Midi ! Le ciel profond est d’un cobalt intense.
Comme une lampe d’or pendue au zénith bleu,
Le soleil qui montait s’arrête et se balance :
Ses rayons verticaux vibrent dans l’air en feu.


Les monts, les champs, baignés de clartés odorantes,
Rêvent languissamment dans leur vaste sommeil.
L’île nage au milieu des vagues transparentes,
Dont chacune miroite et reflète un soleil.



La mer chante : le flot tiède et blanchi d’écume
Lèche le sable ardent qui fume dans le port.
Le parfum lourd des fleurs pèse, comme une brume,
Dans l’atmosphère épaisse où la brise s’endort.


La sève bout ; le fruit est mûr ; la vie éclate :
Les muscats jaunissants cuisent sur les coteaux ;
Le pâtre, désertant la lande aride et plate,
Sous les blancs oliviers a conduit ses troupeaux.

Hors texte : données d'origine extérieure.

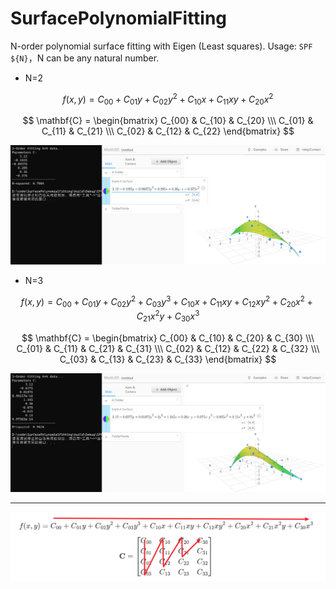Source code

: # SurfacePolynomialFitting
N-order polynomial surface fitting with Eigen (Least squares). Usage: `SPF ${N}`，N can be any natural number.

* N=2

$$
f(x,y) = C_{00}+C_{01}y+C_{02}y^2+C_{10}x+C_{11}xy+C_{20}x^2
$$

$$
\mathbf{C} = \begin{bmatrix} C_{00} & C_{10} & C_{20} \\\ C_{01} & C_{11} & C_{21} \\\ C_{02} & C_{12} & C_{22} \end{bmatrix}
$$

![image-20231209230316793](media/image-20231209230316793.png)

* N=3

$$
f(x,y) = C_{00}+C_{01}y+C_{02}y^2+C_{03}y^3+C_{10}x+C_{11}xy+C_{12}xy^2+C_{20}x^2+C_{21}x^2y+C_{30}x^3
$$

$$
\mathbf{C} = \begin{bmatrix} C_{00} & C_{10} & C_{20} & C_{30} \\\ C_{01} & C_{11} & C_{21} & C_{31} \\\ C_{02} & C_{12} & C_{22} & C_{32} \\\ C_{03} & C_{13} & C_{23} & C_{33} \end{bmatrix}
$$

![image-20231209231735500](media/image-20231209231735500.png)

---------------

![image-20231209232155304](media/image-20231209232155304.png)
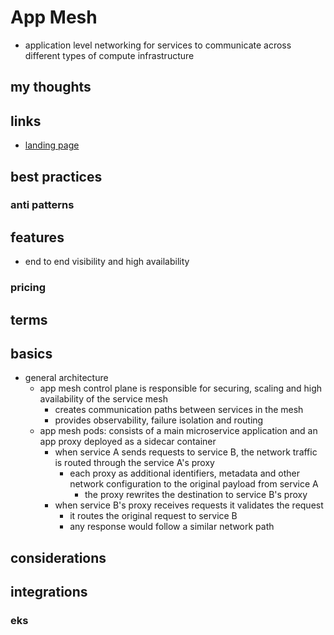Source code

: # App Mesh

- application level networking for services to communicate across different types of compute infrastructure

## my thoughts

## links

- [landing page](https://aws.amazon.com/app-mesh/?did=ap_card&trk=ap_card)

## best practices

### anti patterns

## features

- end to end visibility and high availability

### pricing

## terms

## basics

- general architecture
  - app mesh control plane is responsible for securing, scaling and high availability of the service mesh
    - creates communication paths between services in the mesh
    - provides observability, failure isolation and routing
  - app mesh pods: consists of a main microservice application and an app proxy deployed as a sidecar container
    - when service A sends requests to service B, the network traffic is routed through the service A's proxy
      - each proxy as additional identifiers, metadata and other network configuration to the original payload from service A
        - the proxy rewrites the destination to service B's proxy
    - when service B's proxy receives requests it validates the request
      - it routes the original request to service B
      - any response would follow a similar network path

## considerations

## integrations

### eks
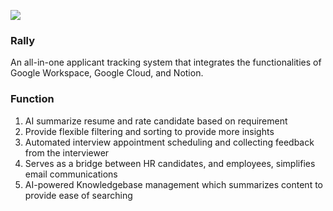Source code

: ![]([[https://github.com/user-attachments/assets/f0190bb1-81ef-4b4e-bb40-240fdbbdeaf9](https://github.com/JiaLing-Tan/Rally-Prelim/blob/latest_branch/lib/assets/RALLY%20(1).png)])

### Rally
An all-in-one applicant tracking system that integrates the functionalities of Google Workspace, Google Cloud, and Notion.

### Function
1. AI summarize resume and rate candidate based on requirement
2. Provide flexible filtering and sorting to provide more insights
3. Automated interview appointment scheduling and collecting feedback from the interviewer
4. Serves as a bridge between HR candidates, and employees, simplifies email communications
5. AI-powered Knowledgebase management which summarizes content to provide ease of searching
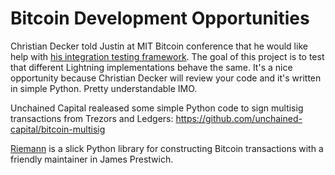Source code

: # Bitcoin Development Opportunities

Christian Decker told Justin at MIT Bitcoin conference that he would like help with [his integration testing framework](https://github.com/cdecker/lightning-integration). The goal of this project is to test that different Lightning implementations behave the same. It's a nice opportunity because Christian Decker will review your code and it's written in simple Python. Pretty understandable IMO.

Unchained Capital realeased some simple Python code to sign multisig transactions from Trezors and Ledgers: https://github.com/unchained-capital/bitcoin-multisig

[Riemann](https://github.com/summa-tx/riemann) is a slick Python library for constructing Bitcoin transactions with a friendly maintainer in James Prestwich.
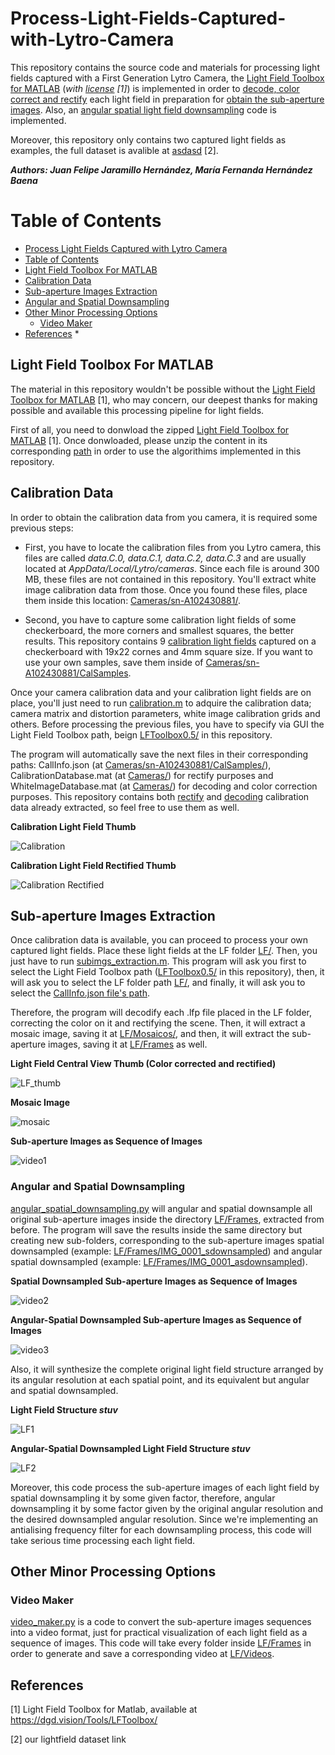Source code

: # Process-Light-Fields-Captured-with-Lytro-Camera
This repository contains the source code and materials for processing light fields captured with a First Generation Lytro Camera, the [Light Field Toolbox for MATLAB](https://dgd.vision/Tools/LFToolbox/) (*with [license](LFToolbox0.5/LICENSE.txt) [1]*) is implemented in order to [decode, color correct and rectify](calibration.m) each light field in preparation for [obtain the sub-aperture images](subimgs_extraction.m). Also, an [angular spatial light field downsampling](angular_spatial_downsampling.py) code is implemented.

Moreover, this repository only contains two captured light fields as examples, the full dataset is avalible at [asdasd](asdasd) [2].

***Authors: Juan Felipe Jaramillo Hernández, María Fernanda Hernández Baena***

Table of Contents
=================

<!--ts-->
   * [Process Light Fields Captured with Lytro Camera](#Process-Light-Fields-Captured-with-Lytro-Camera)
   * [Table of Contents](#Table-of-Contents)
   * [Light Field Toolbox For MATLAB](#Light-Field-Toolbox-For-MATLAB)
   * [Calibration Data](#Calibration-Data)
   * [Sub-aperture Images Extraction](#Sub-aperture-Images-Extraction)
   * [Angular and Spatial Downsampling](#Angular-and-Spatial-Downsampling)
   * [Other Minor Processing Options](#Other-Processing-Options)
      * [Video Maker](#Video-Maker)
   * [References](#References)
      * 
<!--te-->

## Light Field Toolbox For MATLAB
The material in this repository wouldn't be possible without the [Light Field Toolbox for MATLAB](https://dgd.vision/Tools/LFToolbox/) [1], who may concern, our deepest thanks for making possible and available this processing pipeline for light fields.

First of all, you need to donwload the zipped [Light Field Toolbox for MATLAB](https://dgd.vision/Tools/LFToolbox/) [1]. Once donwloaded, please unzip the content in its corresponding [path](LFToolbox0.5) in order to use the algorithims implemented in this repository.

## Calibration Data
In order to obtain the calibration data from you camera, it is required some previous steps:

* First, you have to locate the calibration files from you Lytro camera, this files are called *data.C.0, data.C.1, data.C.2, data.C.3* and are usually located at *AppData/Local/Lytro/cameras*. Since each file is around 300 MB, these files are not contained in this repository. You'll extract white image calibration data from those. Once you found these files, place them inside this location: [Cameras/sn-A102430881/](Cameras/sn-A102430881/).

* Second, you have to capture some calibration light fields of some checkerboard, the more corners and smallest squares, the better results. This repository contains 9 [calibration light fields](Cameras/sn-A102430881/CalSamples) captured on a checkerboard with 19x22 cornes and 4mm square size. If you want to use your own samples, save them inside of [Cameras/sn-A102430881/CalSamples](Cameras/sn-A102430881/CalSamples).

Once your camera calibration data and your calibration light fields are on place, you'll just need to run [calibration.m](calibration.m) to adquire the calibration data; camera matrix and distortion parameters, white image calibration grids and others. Before processing the previous files, you have to specify via GUI the Light Field Toolbox path, beign [LFToolbox0.5/](LFToolbox0.5/) in this repository.

The program will automatically save the next files in their corresponding paths: CallInfo.json (at [Cameras/sn-A102430881/CalSamples/](Cameras/sn-A102430881/CalSamples/CallInfo.json)), CalibrationDatabase.mat (at [Cameras/](Cameras/CalibrationDatabase.mat)) for rectify purposes and WhiteImageDatabase.mat (at [Cameras/](Cameras/WhiteImageDatabase.mat)) for decoding and color correction purposes. This repository contains both [rectify](Cameras/sn-A102430881/CalSamples/CallInfo.json) and [decoding](Cameras/WhiteImageDatabase.mat) calibration data already extracted, so feel free to use them as well.

**Calibration Light Field Thumb**

![Calibration](Cameras/sn-A102430881/CalSamples/raw2__Decoded_Thumb.png)

**Calibration Light Field Rectified Thumb**

![Calibration Rectified](Cameras/sn-A102430881/CalSamples/raw2_rectified_Decoded_Thumb.png)

## Sub-aperture Images Extraction

Once calibration data is available, you can proceed to process your own captured light fields. Place these light fields at the LF folder [LF/](LF/). Then, you just have to run [subimgs_extraction.m](subimgs_extraction.m). This program will ask you first to select the Light Field Toolbox path ([LFToolbox0.5/](LFToolbox0.5) in this repository), then, it will ask you to select the LF folder path [LF/](LF/), and finally, it will ask you to select the [CallInfo.json file's path](Cameras/sn-A102430881/CalSamples/CalInfo.json).

Therefore, the program will decodify each .lfp file placed in the LF folder, correcting the color on it and rectifying the scene. Then, it will extract a mosaic image, saving it at [LF/Mosaicos/](LF/Mosaicos/), and then, it will extract the sub-aperture images, saving it at [LF/Frames](LF/Frames) as well.

**Light Field Central View Thumb (Color corrected and rectified)**

![LF_thumb](LF/IMG_0001__Decoded_Thumb.png)

**Mosaic Image**

![mosaic](LF/Mosaicos/IMG_0001_stuv.png)

**Sub-aperture Images as Sequence of Images**

![video1](Resources/IMG_0001_video.gif)

### Angular and Spatial Downsampling

[angular_spatial_downsampling.py](angular_spatial_downsampling.py) will angular and spatial downsample all original sub-aperture images inside the directory [LF/Frames](LF/Frames), extracted from before. The program will save the results inside the same directory but creating new sub-folders, corresponding to the sub-aperture images spatial downsampled (example: [LF/Frames/IMG_0001_sdownsampled](LF/Frames/IMG_0001_sdownsampled)) and angular spatial downsampled (example: [LF/Frames/IMG_0001_asdownsampled](LF/Frames/IMG_0001_asdownsampled)). 

**Spatial Downsampled Sub-aperture Images as Sequence of Images**

![video2](Resources/IMG_0001_sdownsampled_video.gif)

**Angular-Spatial Downsampled Sub-aperture Images as Sequence of Images**

![video3](Resources/IMG_0001_asdownsampled_video.gif)

Also, it will synthesize the complete original light field structure arranged by its angular resolution at each spatial point, and its equivalent but angular and spatial downsampled.

**Light Field Structure *stuv***

![LF1](LF/LF_stuv/IMG_0001/IMG_0001_stuv.png)

**Angular-Spatial Downsampled Light Field Structure *stuv***

![LF2](LF/LF_stuv/IMG_0001_asdownsampled/IMG_0001_asdownsampled_stuv.png)

Moreover, this code process the sub-aperture images of each light field by spatial downsampling it by some given factor, therefore, angular downsampling it by some factor given by the original angular resolution and the desired downsampled angular resolution. Since we're implementing an antialising frequency filter for each downsampling process, this code will take serious time processing each light field.

## Other Minor Processing Options

### Video Maker
[video_maker.py](video_maker.py) is a code to convert the sub-aperture images sequences into a video format, just for practical visualization of each light field as a sequence of images. This code will take every folder inside [LF/Frames](LF/Frames) in order to generate and save a corresponding video at [LF/Videos](LF/Videos).

## References

[1] Light Field Toolbox for Matlab, available at https://dgd.vision/Tools/LFToolbox/

[2] our lightfield dataset link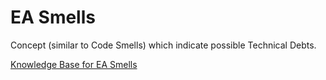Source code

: # EA Smells

Concept (similar to Code Smells) which indicate possible Technical Debts.

[Knowledge Base for EA Smells](https://swc-public.pages.rwth-aachen.de/smells/ea-smells/)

Et dans le bois sacré, sa royale retraite,
Sous les myrtes neigeux du temple d’Astarté,
La fille du Soleil, Pasiphaë de Crète,
Moule dans les coussins sa brune nudité.


Les tons mats de sa chair ont des reflets d’ivoire ;
Ses cheveux sur son sein roulent comme des flots,
Et l’éclair brille au fond de sa prunelle noire,
Sous le voile lascif des cils à demi-clos.
.



La voilà : c’est la Reine aux fureurs hystériques !
Pour éteindre l’ardeur de ses sens allumés,
La voilà se cabrant, frottant ses chairs lubriques
Sur le baiser soyeux des tissus parfumés.


Hélios ! Tu la vois, crispant ses membres lisses,
Mordant ses propres bras et tordant ses cheveux ;
Une peau de lion serrée entre ses cuisses,
Elle s’arque, du cou jusqu’aux jarrets nerveux !


En vain trente guerriers, les plus beaux de la Grèce,
Ont sous leurs reins musclés pétri son torse nu :
Surexcités par leur impuissante caresse,
Ses flancs inassouvis ont rêvé d’inconnu.


En vain, pour la calmer, Bacchantes et Tribades
De leurs touchers savants ont énervé son corps ;
Elle a pris en dégoût ces voluptés trop fades :
La Fille du Soleil veut des muscles plus forts !



Or, elle a vu là-bas, sur les fauves lagunes,
Dans la fureur du rut passer un taureau blanc :
Il allait, bondissant près des génisses brunes,
Et ses rouges naseaux aspiraient l’air brûlant.


Et la Reine le veut, le fier taureau de Crète !
Elle veut son amour superbe et vigoureux…
— Dédale l’a comprise et la statue est prête :
La Génisse de bronze entr’ouvre ses flancs creux.